§ Short task A:
Lay out the lines of the biodiversity dataset rows as one numbered list covering every row, skipping blank lines and omitting the picture lines.

§ Source excerpt:
• • • • • • •
- Genre: historical
- Country of origin: Canada
- Original language: English
- No. of seasons: 1
- No. of episodes: 17

Production
- Production company: National Film Board

= History Makers (TV series) =

History Makers is a documentary film series of biographies of Canadian politicians by various directors originally produced in from 1959 to 1964 in anticipation of the Centennial of Confederation by the National Film Board and later aired on CBC Television in 1970.

==Production==

Seventeen episodes, depicting Canada from pre-Confederation to the 1950s, were produced by the National Film Board with each costing around $40,000 for the Canadian Centennial. Donald Creighton and Guy Frégault reviewed the historical research and scripts. Louis-Joseph Papineau: The Demi-God and Louis-Hippolyte Lafontaine were the only episodes directed by French-speakers.
• • • • • • •
§ Short task B:
According to the History Makers excerpt, who reviewed the historical research and scripts?

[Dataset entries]
• • • • • • •
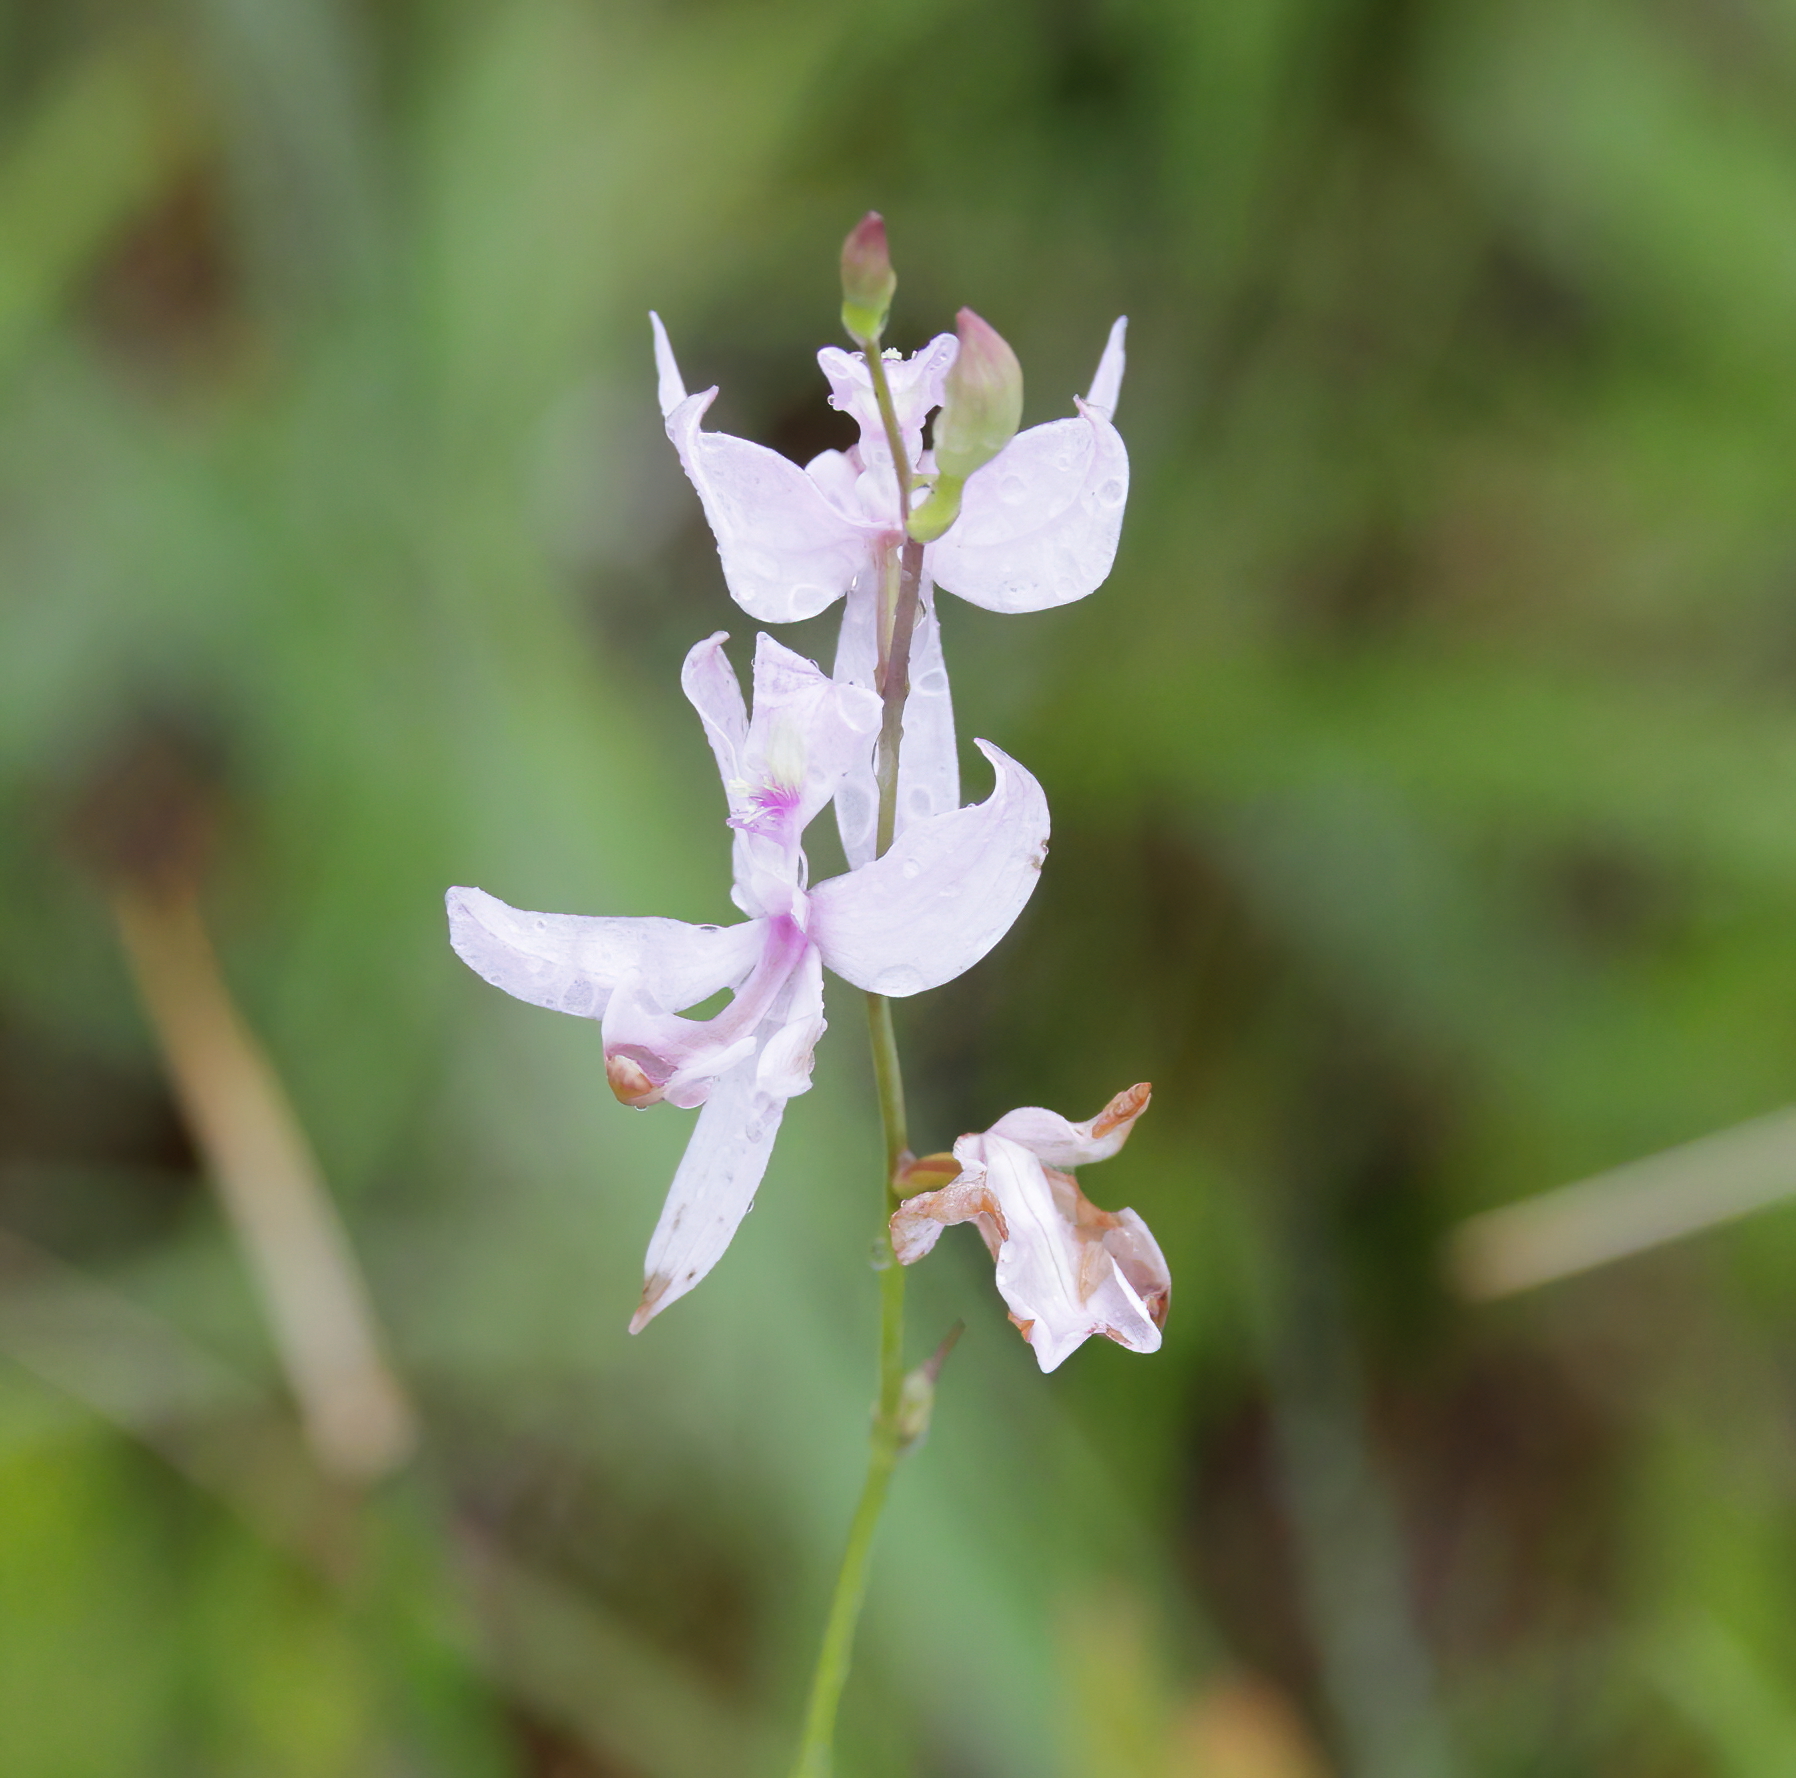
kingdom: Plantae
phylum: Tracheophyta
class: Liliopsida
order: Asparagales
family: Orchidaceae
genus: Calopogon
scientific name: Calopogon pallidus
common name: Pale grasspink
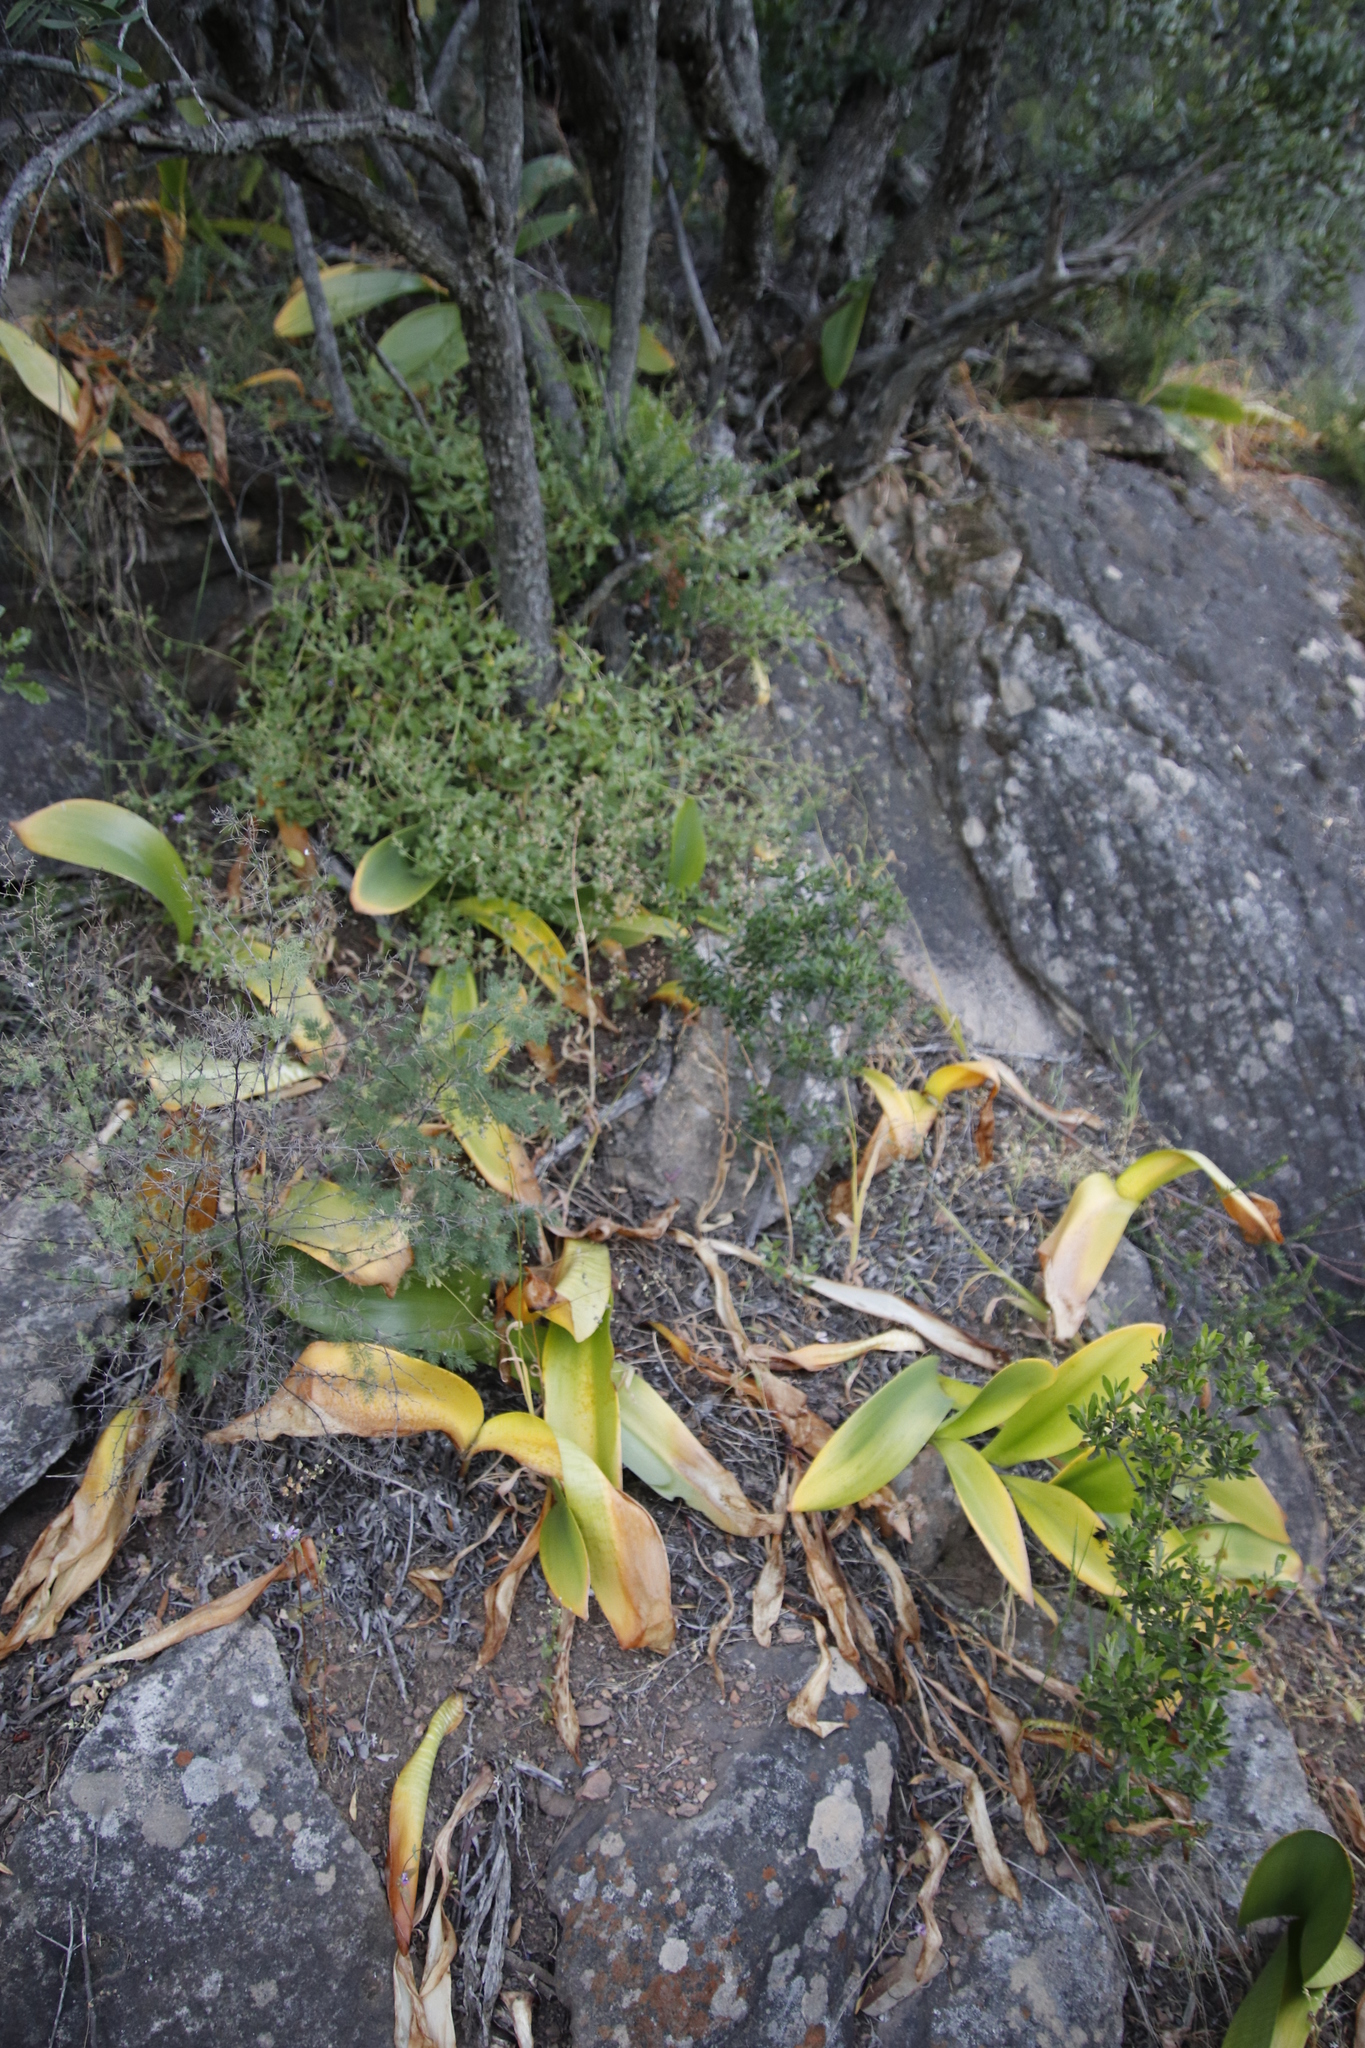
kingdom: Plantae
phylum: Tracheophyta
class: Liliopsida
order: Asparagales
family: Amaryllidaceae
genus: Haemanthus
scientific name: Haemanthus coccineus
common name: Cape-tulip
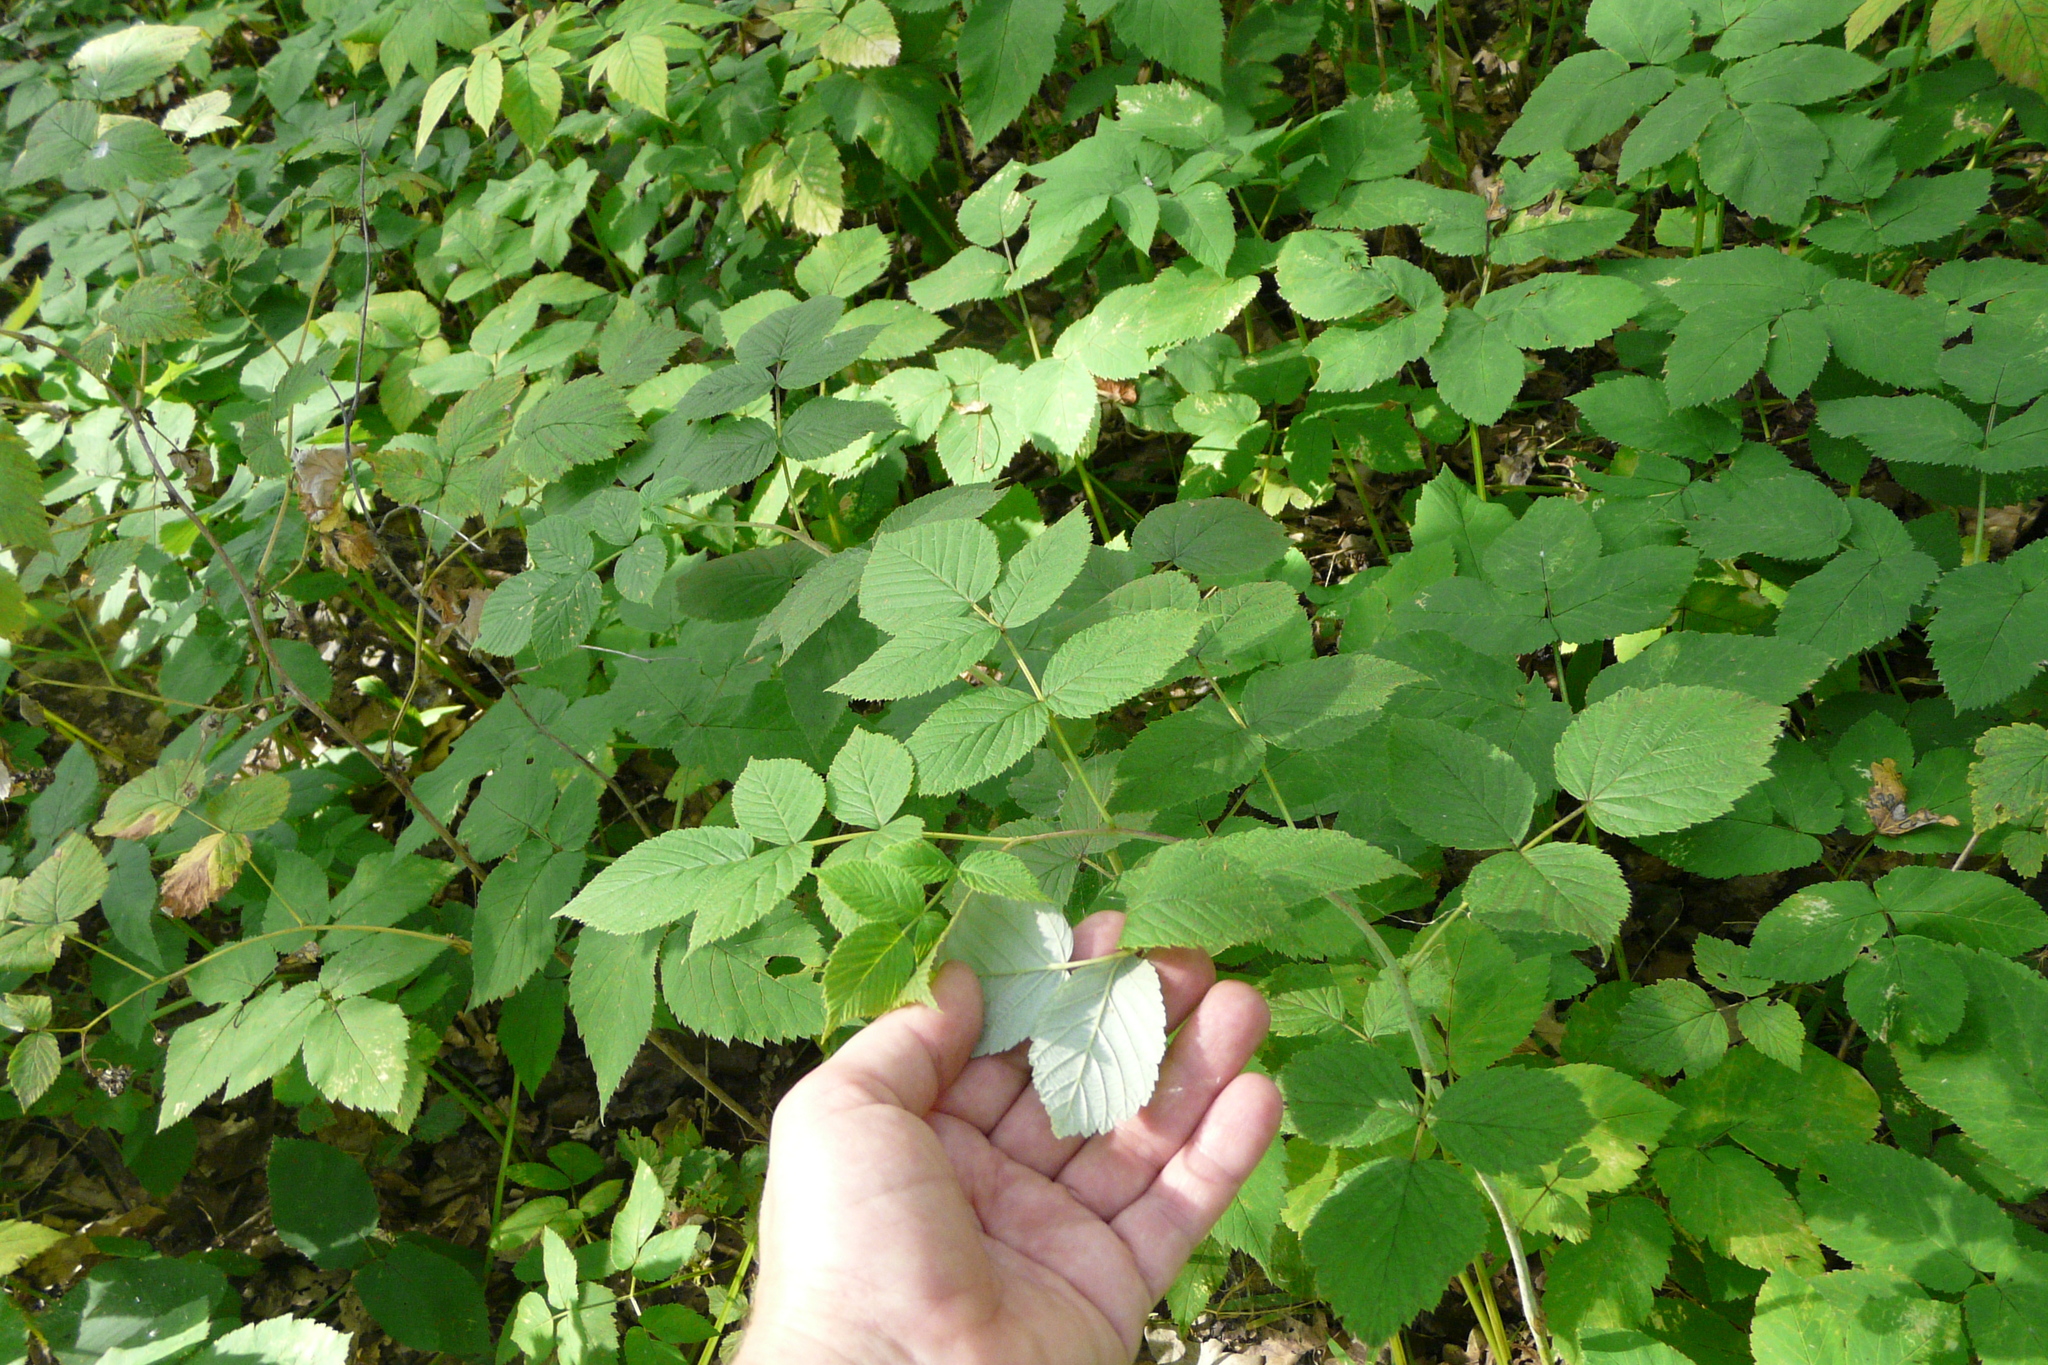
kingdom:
• • • • • • •
§ Complete output A:
1. kingdom: Plantae
2. phylum: Tracheophyta
3. class: Liliopsida
4. order: Asparagales
5. family: Orchidaceae
6. genus: Calopogon
7. scientific name: Calopogon pallidus
8. common name: Pale grasspink
9. kingdom: Plantae
10. phylum: Tracheophyta
11. class: Liliopsida
12. order: Asparagales
13. family: Amaryllidaceae
14. genus: Haemanthus
15. scientific name: Haemanthus coccineus
16. common name: Cape-tulip
17. kingdom:

§ Complete output B:
Donald Creighton and Guy Frégault